I want to make sure every House Republican is protected from some kind of dishonest Democratic ad. So let me say on the record, any ad which quotes what I said on Sunday is a falsehood. Because I have said publicly those words were inaccurate and unfortunate and I’m prepared to stand up… When I make a mistake — and I’m going to on occassion — I want to share with the American people “that was a mistake” because that way we can have an honest conversation.

Any ad, by the way, which quotes what I just quoted is a falsehood of a falsehood. Falsehood.

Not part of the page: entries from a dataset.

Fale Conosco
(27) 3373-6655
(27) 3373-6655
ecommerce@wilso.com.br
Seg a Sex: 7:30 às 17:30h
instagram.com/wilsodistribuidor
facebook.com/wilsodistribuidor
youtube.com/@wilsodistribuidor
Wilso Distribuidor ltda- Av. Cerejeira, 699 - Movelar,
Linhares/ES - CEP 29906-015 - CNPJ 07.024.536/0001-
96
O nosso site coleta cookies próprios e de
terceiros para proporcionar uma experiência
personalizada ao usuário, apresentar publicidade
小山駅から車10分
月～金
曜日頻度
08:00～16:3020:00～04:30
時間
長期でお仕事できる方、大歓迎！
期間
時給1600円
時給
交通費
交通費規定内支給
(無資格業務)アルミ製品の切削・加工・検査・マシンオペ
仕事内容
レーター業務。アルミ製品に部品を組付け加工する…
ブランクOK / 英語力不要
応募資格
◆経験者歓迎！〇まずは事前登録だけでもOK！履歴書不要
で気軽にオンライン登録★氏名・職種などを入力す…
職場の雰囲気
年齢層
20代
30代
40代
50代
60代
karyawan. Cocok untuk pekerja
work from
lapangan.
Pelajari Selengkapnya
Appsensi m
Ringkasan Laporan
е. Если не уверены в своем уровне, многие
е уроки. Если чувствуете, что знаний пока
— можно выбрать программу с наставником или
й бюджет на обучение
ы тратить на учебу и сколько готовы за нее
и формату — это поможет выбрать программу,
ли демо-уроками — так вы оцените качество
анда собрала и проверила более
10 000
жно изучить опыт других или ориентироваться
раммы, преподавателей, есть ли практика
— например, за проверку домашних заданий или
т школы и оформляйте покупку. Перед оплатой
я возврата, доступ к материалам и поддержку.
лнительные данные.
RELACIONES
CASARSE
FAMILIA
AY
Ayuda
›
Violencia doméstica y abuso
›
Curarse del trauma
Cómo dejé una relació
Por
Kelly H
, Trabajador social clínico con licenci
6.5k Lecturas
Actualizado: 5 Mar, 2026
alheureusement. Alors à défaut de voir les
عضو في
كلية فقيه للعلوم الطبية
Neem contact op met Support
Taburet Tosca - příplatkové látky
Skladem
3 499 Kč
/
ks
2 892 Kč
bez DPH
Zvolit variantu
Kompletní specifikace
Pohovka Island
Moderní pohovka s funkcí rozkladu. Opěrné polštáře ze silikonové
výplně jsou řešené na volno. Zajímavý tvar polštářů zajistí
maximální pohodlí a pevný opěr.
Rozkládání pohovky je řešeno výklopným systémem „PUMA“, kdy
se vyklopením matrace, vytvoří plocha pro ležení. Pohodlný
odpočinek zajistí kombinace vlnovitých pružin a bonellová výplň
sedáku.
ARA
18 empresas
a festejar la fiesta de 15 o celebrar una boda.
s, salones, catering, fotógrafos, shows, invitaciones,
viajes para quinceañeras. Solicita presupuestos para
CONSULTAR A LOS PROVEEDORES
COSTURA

This isn’t the first time Newt has complained about political ads taking his words out of context. Heck, this isn’t the first time Newt has complained about political ads taking his words about Medicare out of context. In 1996, Gingrich gave a speech where he said, much like on Meet the Press, that seniors should be given an option of a private health insurance or Medicare, and that he believed that, as a result, Medicare would “wither on the vine” because seniors would choose to abandon it. Democrats pounced and ran ads that quoted Gingrich’s “wither on the vine” comment. Gingrich, thin-skinned as ever, went ballistic. But Democrats were quoting him accurately then. And they would be quoting him accurately now. Gingrich wants to degrade Medicare by offering privatization, narrowing the risk pool, and encouraging the destruction of the government-run program. And despite his protestations, Gingrich still believes this.

But this effort to put a fence around comments before the ads get cut is a new wrinkle.

All I’ll say is this: when your political party is so desperate for a viable candidate that they’re begging George W. Bush’s budget director to come in and be the savior, you have a problem.